Knowing what Cox would face as an actress, her first acting teacher, Actor’s Studio life member Susan Batson told her “it would be my job to bring truth and rawness” to these stereotypical, two-dimensional roles, Cox recalls. In other words, to act—something that network executives and casting directors all too often believe transpeople are incapable of doing.

“The wisdom has been that trans actors can’t or won’t go deep,” says Cox, “because, and a lot of this is because of how we’ve been represented, people think that our identities are not real. We are fake women.” At the GLAAD awards one year, a well-known director told Cox that “all she could do was glamour.”.
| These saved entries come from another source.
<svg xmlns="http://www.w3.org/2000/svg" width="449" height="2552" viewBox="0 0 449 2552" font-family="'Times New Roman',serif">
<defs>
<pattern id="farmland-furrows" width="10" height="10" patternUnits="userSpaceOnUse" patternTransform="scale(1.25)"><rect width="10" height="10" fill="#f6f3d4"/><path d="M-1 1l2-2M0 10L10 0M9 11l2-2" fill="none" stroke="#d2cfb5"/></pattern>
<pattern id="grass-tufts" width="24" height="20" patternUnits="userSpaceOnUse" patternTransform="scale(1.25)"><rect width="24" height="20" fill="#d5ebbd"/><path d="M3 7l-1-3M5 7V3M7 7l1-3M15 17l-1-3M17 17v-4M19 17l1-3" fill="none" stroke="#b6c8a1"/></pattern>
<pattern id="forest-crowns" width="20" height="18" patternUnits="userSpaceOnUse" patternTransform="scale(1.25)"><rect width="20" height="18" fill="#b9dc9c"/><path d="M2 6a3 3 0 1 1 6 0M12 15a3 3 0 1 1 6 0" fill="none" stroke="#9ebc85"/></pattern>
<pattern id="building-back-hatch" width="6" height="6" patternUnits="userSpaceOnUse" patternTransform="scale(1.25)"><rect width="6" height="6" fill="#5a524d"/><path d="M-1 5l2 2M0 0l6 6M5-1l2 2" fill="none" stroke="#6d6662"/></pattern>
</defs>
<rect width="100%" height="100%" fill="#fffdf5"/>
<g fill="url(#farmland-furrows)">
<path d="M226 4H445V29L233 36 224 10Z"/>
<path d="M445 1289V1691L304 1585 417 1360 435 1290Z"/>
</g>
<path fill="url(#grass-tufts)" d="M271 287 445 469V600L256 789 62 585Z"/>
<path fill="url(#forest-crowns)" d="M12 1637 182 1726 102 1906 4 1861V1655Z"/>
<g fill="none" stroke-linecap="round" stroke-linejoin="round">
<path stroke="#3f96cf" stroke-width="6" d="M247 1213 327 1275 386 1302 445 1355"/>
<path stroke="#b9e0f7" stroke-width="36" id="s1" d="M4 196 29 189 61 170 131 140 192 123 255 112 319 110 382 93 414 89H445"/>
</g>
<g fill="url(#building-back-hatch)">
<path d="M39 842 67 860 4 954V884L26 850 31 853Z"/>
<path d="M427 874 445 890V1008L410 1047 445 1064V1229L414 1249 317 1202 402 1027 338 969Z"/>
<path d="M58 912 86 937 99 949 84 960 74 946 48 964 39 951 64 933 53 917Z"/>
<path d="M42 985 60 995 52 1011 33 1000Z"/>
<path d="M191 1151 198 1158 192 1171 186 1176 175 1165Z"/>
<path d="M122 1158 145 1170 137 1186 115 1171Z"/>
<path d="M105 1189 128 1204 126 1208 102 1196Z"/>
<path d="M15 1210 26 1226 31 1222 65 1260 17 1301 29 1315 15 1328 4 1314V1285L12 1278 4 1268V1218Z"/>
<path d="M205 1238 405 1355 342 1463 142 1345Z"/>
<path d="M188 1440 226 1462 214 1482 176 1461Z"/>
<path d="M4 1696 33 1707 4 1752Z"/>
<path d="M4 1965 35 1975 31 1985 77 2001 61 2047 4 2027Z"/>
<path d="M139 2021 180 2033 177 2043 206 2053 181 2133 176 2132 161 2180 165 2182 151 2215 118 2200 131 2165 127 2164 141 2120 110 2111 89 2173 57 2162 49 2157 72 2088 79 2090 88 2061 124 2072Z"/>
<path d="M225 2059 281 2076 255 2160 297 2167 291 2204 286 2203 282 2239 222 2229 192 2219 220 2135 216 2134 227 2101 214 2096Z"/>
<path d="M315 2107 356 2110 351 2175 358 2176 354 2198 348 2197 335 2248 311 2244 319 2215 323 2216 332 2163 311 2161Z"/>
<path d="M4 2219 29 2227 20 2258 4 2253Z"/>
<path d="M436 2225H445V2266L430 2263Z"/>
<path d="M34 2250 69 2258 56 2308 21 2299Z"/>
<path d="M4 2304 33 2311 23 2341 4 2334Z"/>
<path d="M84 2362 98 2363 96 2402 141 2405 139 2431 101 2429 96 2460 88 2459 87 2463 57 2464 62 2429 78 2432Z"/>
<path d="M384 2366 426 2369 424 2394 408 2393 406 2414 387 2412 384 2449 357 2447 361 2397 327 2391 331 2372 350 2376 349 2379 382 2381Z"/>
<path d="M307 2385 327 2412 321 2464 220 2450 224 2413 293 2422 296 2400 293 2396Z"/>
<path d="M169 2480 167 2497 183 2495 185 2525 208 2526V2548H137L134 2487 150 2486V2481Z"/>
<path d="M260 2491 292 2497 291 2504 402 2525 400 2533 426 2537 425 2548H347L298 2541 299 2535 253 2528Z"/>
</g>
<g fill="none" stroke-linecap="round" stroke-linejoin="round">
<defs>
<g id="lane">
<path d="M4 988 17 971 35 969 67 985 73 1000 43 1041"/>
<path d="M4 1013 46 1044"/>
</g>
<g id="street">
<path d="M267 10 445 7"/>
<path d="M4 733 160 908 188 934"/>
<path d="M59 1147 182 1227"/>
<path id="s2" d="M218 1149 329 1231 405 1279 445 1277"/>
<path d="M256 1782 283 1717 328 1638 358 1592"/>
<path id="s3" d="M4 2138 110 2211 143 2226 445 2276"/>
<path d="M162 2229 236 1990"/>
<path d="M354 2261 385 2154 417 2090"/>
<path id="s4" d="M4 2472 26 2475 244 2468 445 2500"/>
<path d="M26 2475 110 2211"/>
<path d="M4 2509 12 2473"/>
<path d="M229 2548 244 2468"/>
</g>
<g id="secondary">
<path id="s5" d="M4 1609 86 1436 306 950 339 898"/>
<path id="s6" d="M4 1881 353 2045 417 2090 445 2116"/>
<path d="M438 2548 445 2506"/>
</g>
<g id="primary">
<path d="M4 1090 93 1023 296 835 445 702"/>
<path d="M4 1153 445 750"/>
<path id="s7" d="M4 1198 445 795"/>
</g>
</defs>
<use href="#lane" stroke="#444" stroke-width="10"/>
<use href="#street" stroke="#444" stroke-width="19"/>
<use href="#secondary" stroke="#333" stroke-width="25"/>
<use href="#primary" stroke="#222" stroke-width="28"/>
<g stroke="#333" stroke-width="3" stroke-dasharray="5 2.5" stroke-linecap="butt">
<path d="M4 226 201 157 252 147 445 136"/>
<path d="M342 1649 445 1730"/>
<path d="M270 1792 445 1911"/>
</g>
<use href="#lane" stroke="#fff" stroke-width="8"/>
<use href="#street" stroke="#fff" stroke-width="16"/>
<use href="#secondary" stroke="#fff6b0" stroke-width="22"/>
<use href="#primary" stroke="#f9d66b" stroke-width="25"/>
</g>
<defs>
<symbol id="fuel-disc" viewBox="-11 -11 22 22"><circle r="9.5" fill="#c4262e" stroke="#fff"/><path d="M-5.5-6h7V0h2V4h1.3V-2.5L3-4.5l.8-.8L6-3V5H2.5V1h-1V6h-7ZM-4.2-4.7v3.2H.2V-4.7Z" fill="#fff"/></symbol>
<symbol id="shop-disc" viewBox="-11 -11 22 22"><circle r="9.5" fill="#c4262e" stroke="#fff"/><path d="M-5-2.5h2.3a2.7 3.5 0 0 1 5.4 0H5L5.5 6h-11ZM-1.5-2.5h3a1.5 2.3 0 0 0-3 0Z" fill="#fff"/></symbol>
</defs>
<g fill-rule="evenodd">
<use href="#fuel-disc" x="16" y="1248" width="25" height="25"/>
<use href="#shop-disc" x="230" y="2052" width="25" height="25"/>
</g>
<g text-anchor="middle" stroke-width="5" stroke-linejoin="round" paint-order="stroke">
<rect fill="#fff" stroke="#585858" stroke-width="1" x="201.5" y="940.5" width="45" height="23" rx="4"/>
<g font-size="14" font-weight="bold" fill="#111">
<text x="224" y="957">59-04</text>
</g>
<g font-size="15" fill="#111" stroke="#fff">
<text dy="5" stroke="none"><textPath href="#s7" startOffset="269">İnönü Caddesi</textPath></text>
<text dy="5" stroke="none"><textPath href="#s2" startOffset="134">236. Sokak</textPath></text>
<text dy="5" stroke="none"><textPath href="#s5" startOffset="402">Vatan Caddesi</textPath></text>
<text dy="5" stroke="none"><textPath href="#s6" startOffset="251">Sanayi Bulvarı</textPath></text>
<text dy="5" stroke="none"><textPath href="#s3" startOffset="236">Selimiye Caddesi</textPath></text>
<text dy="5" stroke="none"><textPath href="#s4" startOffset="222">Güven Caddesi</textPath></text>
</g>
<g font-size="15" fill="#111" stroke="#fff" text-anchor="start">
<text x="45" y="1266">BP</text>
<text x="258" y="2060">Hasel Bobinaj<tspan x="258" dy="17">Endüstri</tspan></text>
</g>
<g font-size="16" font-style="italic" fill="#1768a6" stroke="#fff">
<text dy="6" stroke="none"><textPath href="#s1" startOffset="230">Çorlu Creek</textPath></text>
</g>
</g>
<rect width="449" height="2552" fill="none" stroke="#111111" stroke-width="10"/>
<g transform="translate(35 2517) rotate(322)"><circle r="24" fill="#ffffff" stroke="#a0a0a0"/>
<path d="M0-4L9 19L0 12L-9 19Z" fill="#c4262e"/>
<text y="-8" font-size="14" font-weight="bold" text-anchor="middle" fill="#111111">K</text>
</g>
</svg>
This same logic keeps transgender actors from being put forward for non-trans-specific roles. In her talks with casting executives and agents, Cox has been told routinely that this idea is a non-starter. (Cox has gotten roles that weren’t specifically written for transpeople, such as her turn as Blithe Stargazer in 2012’s The Exhibitionist, but only when the director has specifically requested her.) Yet the reverse is commonplace. When substantive transgender characters are written (which happens more in film than in television), cysgendered actors are typically cast—even when it’s a queer film made by a queer director. From Hillary Swank’s Oscar-winning performance in 1999’s Boys Don’t Cry, by Kimberly Peirce, to Felicity Huffman as the transwoman lead in 2005’s Transamerica, written and directed by Duncan Tucker, well-meaning LGB people often write trans narratives without employing actual transpeople. In the current TV landscape, there’s one recurring trans character on network television (Glee’s Unique) and one on cable (Degrassi: The Next Generation’s Adam Torres), according to a GLAAD report; both are played by actors who identify as cysgendered.

Moreover, complex trans characters are almost always written as white. “Black families like the Bursets, going through a transition, with a wife, with a child? I don’t think I’ve ever seen that on TV,” says Cox. “Ever.”

It helps, of course, that Orange Is the New Black is a Netflix original, and thus able to circumvent the scrutiny of advertisers on network and cable television. And Kohan has often shown herself to be more than willing to buck received wisdom and make complex choices.

There are signs that the industry is evolving. Transgender actress Harmony Santana was nominated for an Independent Spirit Award for Best Supporting Actress for her role in the 2011 festival-circuit movie Gun Hill Road, making her the first transgender actor to be acknowledged by a major acting award in the United States. Last November, the Sundance Channel greenlit the TV series “T,” which the network described as a “deeply personal look at Terrence, a transgender male who has recently undergone gender reassignment surgery and is beginning to live life as a man.” Casting for Terrence has yet to be announced, but here’s to hoping a transperson will get the role.

But casting choices won’t matter until there’s good material to be cast in and great actors to cast. And that takes vision and time, says Cox, who is ultimately optimistic.

“I believe in the creatives. When the creatives begin to do it, the casting directors will come along.”